Like almost any subject that is handled in a cursory manner by the media for its sensational news value, the story is not so simple or one-sided. And I say this making it clear that my bias is against scalping, fully aware of how difficult it is to consistently come out ahead in day trading. Indeed, what is presented in this chapter is oriented toward day traders and other short-term traders thinking more like investors, exactly because I understand the risks undertaken.
Yesterday, while visiting the local trading firm, I was told about one of the hypertraders on the floor who has been known to trade up to 500 times per day, or 250 round-trip tickets. The guy pays a gradually lower commission rate the more he trades, from $20 per trade down to $8. Sometimes he'll make $9000 per day. When he subtracts the $4000 he pays in commission costs, he still has a net gain of $5000 for the day, before taxes.

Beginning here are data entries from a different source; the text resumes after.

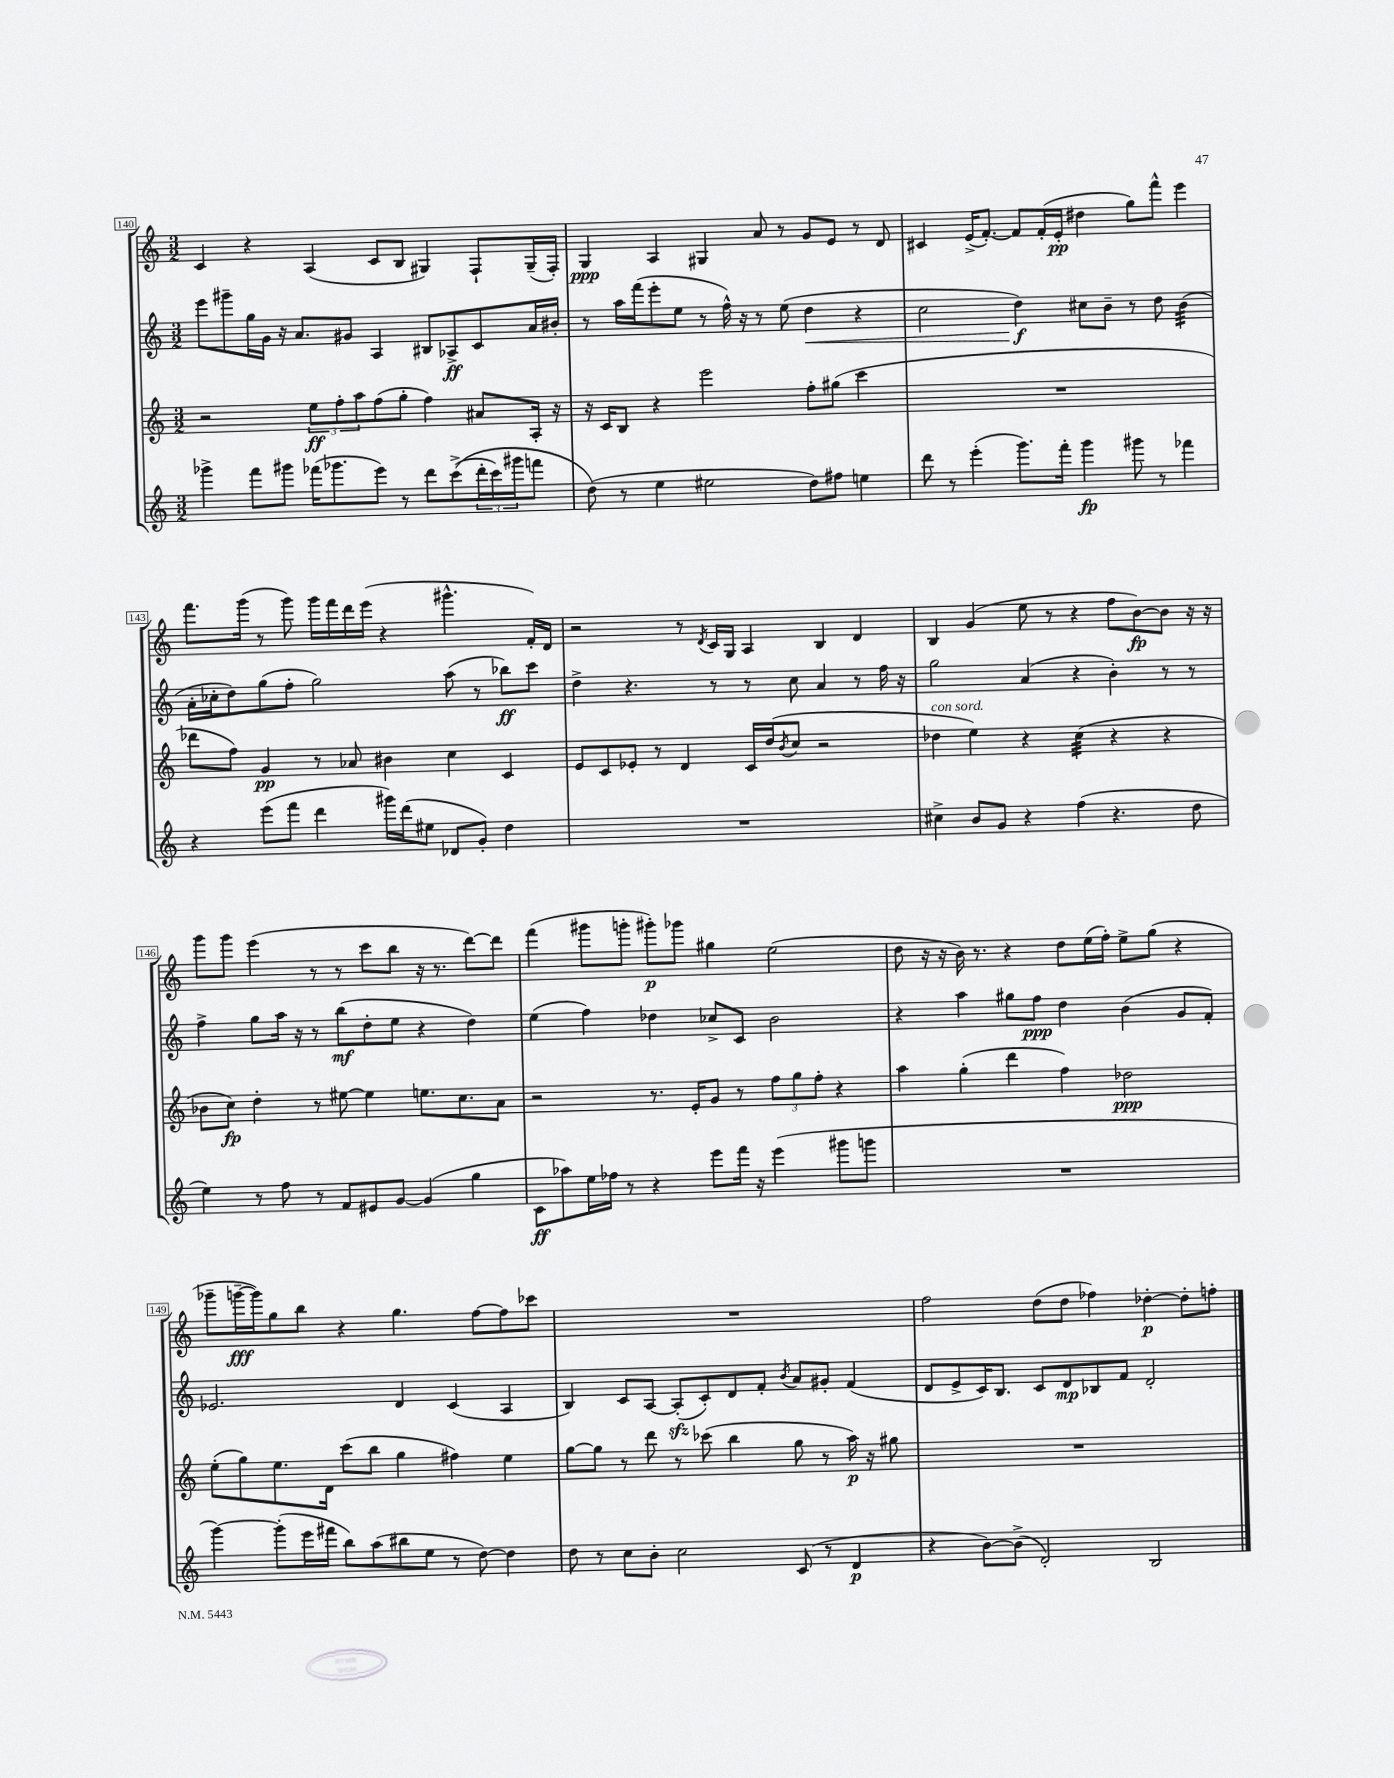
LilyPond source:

<<
\new StaffGroup <<
\new Staff = "s0" {
    \clef treble \key c \major \numericTimeSignature \time 3/2
    c'4 r4 a4( c'8 b8 gis4) f8-! gis16--( f16-.) |
    g4\ppp a4 gis4 a'8 r8 g'8 e'8 r8 d'8 |
    cis'4 e'16->( f'8.~-.) f'8 f'16-.( e'16-.\pp dis''4 g''8) f'''8-^ e'''4 |
    f'''8. g'''16( r8 g'''8) g'''16 f'''16 d'''16 e'''16( r4 gis'''4.-^ f'16-.) d'16 |
    r2 r8 \acciaccatura { d'8 } c'16 g16 a4 b4 d'4 |
    b4 g'4( e''8 r8 r4 f''8 b'8~\fp) b'8 r16 r16 |
    g'''8 g'''8 e'''4( r8 r8 c'''8 b''8 r16 r8. d'''8~) d'''8 |
    f'''4( gis'''8 g'''8-. gis'''8-.\p) ges'''8 gis''4 e''2( |
    d''8 r16 r16 b'16) r8. r4 d''8 e''16( f''16-.) e''8-> g''8( r4 |
    ges'''8-- g'''16~--\fff g'''16) g''8 b''8 r4 g''4. f''8~ f''8 ces'''8 |
    R1. |
    f''2 d''8( d''8 fes''4) des''4~-.\p des''8-. f''8-. \bar "|." |
}
\new Staff = "s1" {
    \clef treble \key c \major \numericTimeSignature \time 3/2
    e'''8 gis'''8-- g''16 g'16 r16 a'8. gis'8 a4 bis8 aes8->\ff c'8 a'16 bis'16-. |
    r8 a''16 f'''16( e'''8-. e''8 r8 f''16-^) r16 r8 e''8( d''4\< r4 |
    c''2 d''4\f\!) cis''8 b'8-- r8 d''8 b'4:32( |
    a'16-. ces''16-. d''8) g''8( f''8-. g''2) a''8( r8 bes''8\ff) c'''8 |
    d''4-> r4. r8 r8 c''8 a'4 r8 f''16 r16 |
    g''2 a'4( r4 b'4-.) r8 r8 |
    f''4-> g''8 a''16 r16 r8 b''8\mf( d''8-. e''8 r4 d''4) |
    e''4( f''4) des''4 ces''8-> c'8 b'2 |
    r4 a''4 gis''8 f''8\ppp d''4 b'4( g'8 f'8-.) |
    ees'2. d'4 c'4( a4 |
    b4) c'8 a8~ a8-.\sfz( c'8-.) d'8 f'8-. \acciaccatura { b'8 } a'8 gis'8-. f'4( |
    d'8 e'8-> c'16) b8. c'8 d'8\mp bes8 f'8 d'2-. \bar "|." |
}
\new Staff = "s2" {
    \clef treble \key c \major \numericTimeSignature \time 3/2
    r2 \tuplet 3/2 { e''8\ff f''8-. a''8 } f''8( g''8-. f''4) ais'8 a16-. r16 |
    r16 c'16 b8 r4 e'''2 f''8-. gis''8( c'''4 |
    R1. |
    des'''8 f''8) g'4\pp r8 aes'8 bis'4 c''4 c'4 |
    e'8 c'8 ees'8-. r8 d'4 c'16 d''16( \acciaccatura { b'8 } c''8 r2 |
    des''4^\markup { \italic "con sord." } e''4) r4 c''4:32( r4 r4 |
    bes'8 c''8\fp) d''4-. r8 eis''8~ eis''4 e''8. c''8. a'8 |
    r2 r8. e'16-. g'8 r8 \tuplet 3/2 { f''8 g''8 f''8-. } r4 |
    a''4 g''4-.( d'''4 f''4) des''2\ppp |
    e''8-.( g''8) e''8. d'16 c'''8( b''8 g''4 fis''4) e''4 |
    g''8~ g''8 r8 d'''8 r8 ces'''8( b''4 g''8 r8 a''16\p) r16 gis''8 |
    R1. \bar "|." |
}
\new Staff = "s3" {
    \clef treble \key c \major \numericTimeSignature \time 3/2
    ges'''4-> f'''8 gis'''8 fes'''16( ges'''8. e'''8) r8 d'''8 c'''8->(\( \tuplet 3/2 { d'''16-. c'''16) gis'''16 } f'''8 |
    d''8(\) r8 e''4 eis''2 d''8) fis''8 e''4 |
    d'''8 r8 e'''4-.( g'''8.) f'''16-. g'''4\fp gis'''8 r8 fes'''4 |
    r4 e'''8( f'''8 d'''4 gis'''16) d'''16( eis''8 des'8 g'8-.) d''4 |
    R1. |
    cis''4-> b'8 g'8 r4 f''4( r4. d''8 |
    e''4) r8 f''8 r8 f'8 eis'8 g'8~ g'4( g''4 |
    c'8\ff aes''8) e''16 fes''16 r8 r4 e'''8 f'''16 r16 e'''4( gis'''8 g'''8 |
    R1. |
    g'''4~) g'''8-.( e'''16 fis'''16 b''8) a''8( bis''8 e''8 r8 d''8~) d''4 |
    d''8 r8 c''8 b'8-. c''2 c'8( r8 d'4\p |
    r4 b'8~) b'8->( d'2-.) b2 \bar "|." |
}
>>
>>
\layout { \context { \Score currentBarNumber = #140 \override BarNumber.stencil = #(make-stencil-boxer 0.1 0.3 ly:text-interface::print) } }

Now, while large numbers of day traders have no particular interest in (and are not suited for) this kind of hypertrading, who's going to argue with a guy able to earn $5000 for sitting at a computer terminal for a few frenzied hours hitting buy and sell keys on the keyboard? If this guy can consistently make large amounts of money, it makes sense to ask: at what point does the element of gambling decrease and the element of knowledge, instincts, and execution increase? How long would he have to earn good income before we entertained the notion there was something else happening here besides gambling luck?